───── INPUT DATA ─────

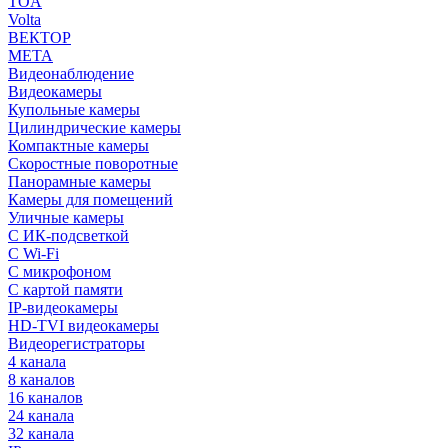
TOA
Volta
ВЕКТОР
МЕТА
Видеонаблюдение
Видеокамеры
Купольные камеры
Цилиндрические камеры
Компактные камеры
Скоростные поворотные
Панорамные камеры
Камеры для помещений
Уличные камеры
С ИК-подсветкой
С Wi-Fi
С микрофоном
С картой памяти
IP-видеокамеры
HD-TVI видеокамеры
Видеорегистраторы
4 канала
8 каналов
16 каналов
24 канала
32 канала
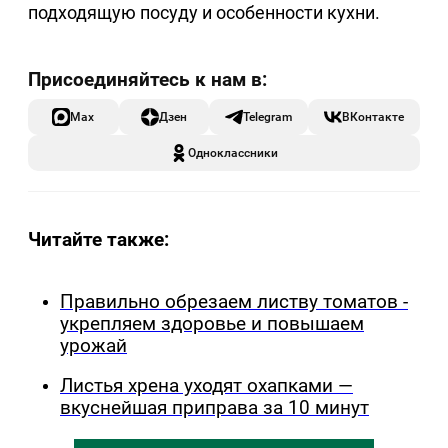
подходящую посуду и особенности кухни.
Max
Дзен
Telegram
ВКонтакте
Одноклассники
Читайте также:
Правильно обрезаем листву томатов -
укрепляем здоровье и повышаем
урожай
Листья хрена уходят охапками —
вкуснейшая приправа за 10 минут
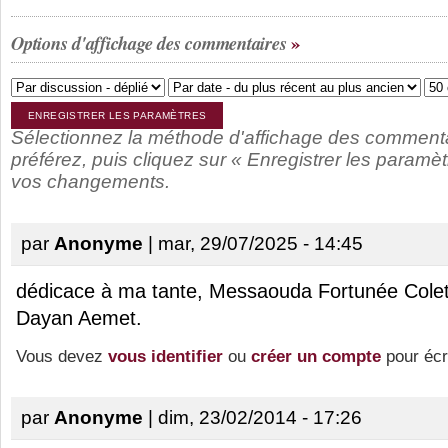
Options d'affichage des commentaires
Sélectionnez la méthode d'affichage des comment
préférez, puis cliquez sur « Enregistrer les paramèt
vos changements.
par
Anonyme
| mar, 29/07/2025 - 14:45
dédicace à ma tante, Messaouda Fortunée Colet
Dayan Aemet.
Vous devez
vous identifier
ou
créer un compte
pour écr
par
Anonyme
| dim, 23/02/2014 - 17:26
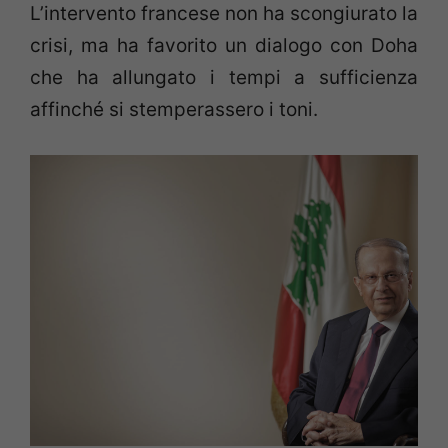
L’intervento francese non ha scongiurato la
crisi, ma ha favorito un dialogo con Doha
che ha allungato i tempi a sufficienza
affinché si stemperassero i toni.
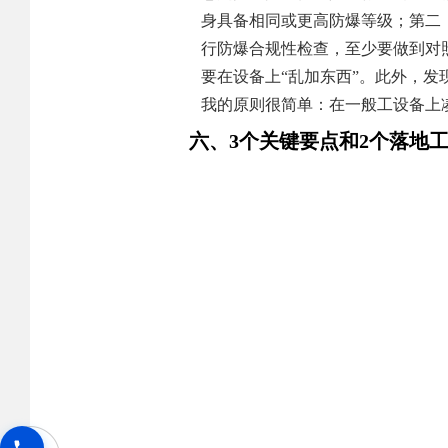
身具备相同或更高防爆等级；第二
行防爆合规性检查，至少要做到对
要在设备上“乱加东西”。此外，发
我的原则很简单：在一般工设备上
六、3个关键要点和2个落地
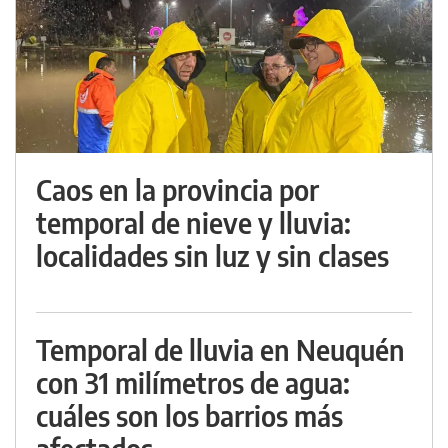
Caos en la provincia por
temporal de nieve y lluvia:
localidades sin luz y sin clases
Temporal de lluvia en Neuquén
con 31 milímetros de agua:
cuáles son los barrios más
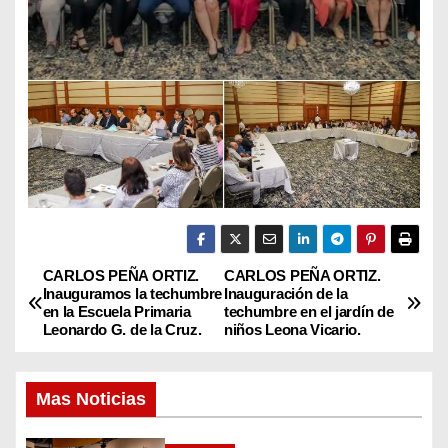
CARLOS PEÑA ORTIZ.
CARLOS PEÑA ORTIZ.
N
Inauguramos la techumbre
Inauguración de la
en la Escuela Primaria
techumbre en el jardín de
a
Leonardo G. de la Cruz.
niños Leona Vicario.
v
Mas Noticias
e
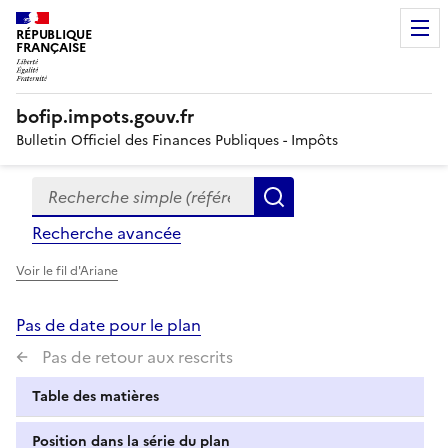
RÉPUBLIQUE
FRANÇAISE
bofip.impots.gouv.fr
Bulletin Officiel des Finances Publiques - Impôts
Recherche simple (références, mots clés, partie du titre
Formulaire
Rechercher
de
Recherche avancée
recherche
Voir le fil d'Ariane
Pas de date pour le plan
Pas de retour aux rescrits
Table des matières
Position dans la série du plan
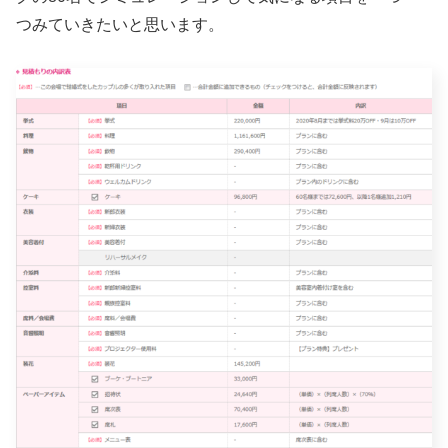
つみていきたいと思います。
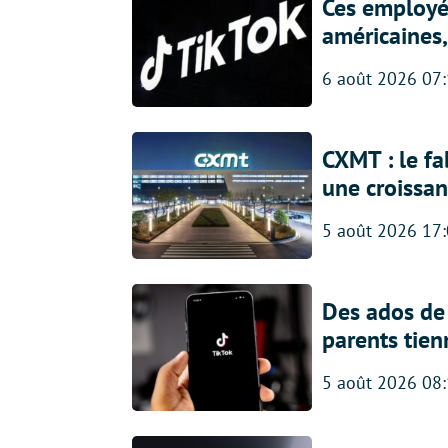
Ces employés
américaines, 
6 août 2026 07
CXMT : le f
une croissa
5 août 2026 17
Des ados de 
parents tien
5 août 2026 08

─────

_WHAT IS NEEDED_. Search the entries for the word "lluvia" and gather every line where it appears.

_REPLY TO THE TASK_.
temporal de nieve y lluvia:
Temporal de lluvia en Neuquén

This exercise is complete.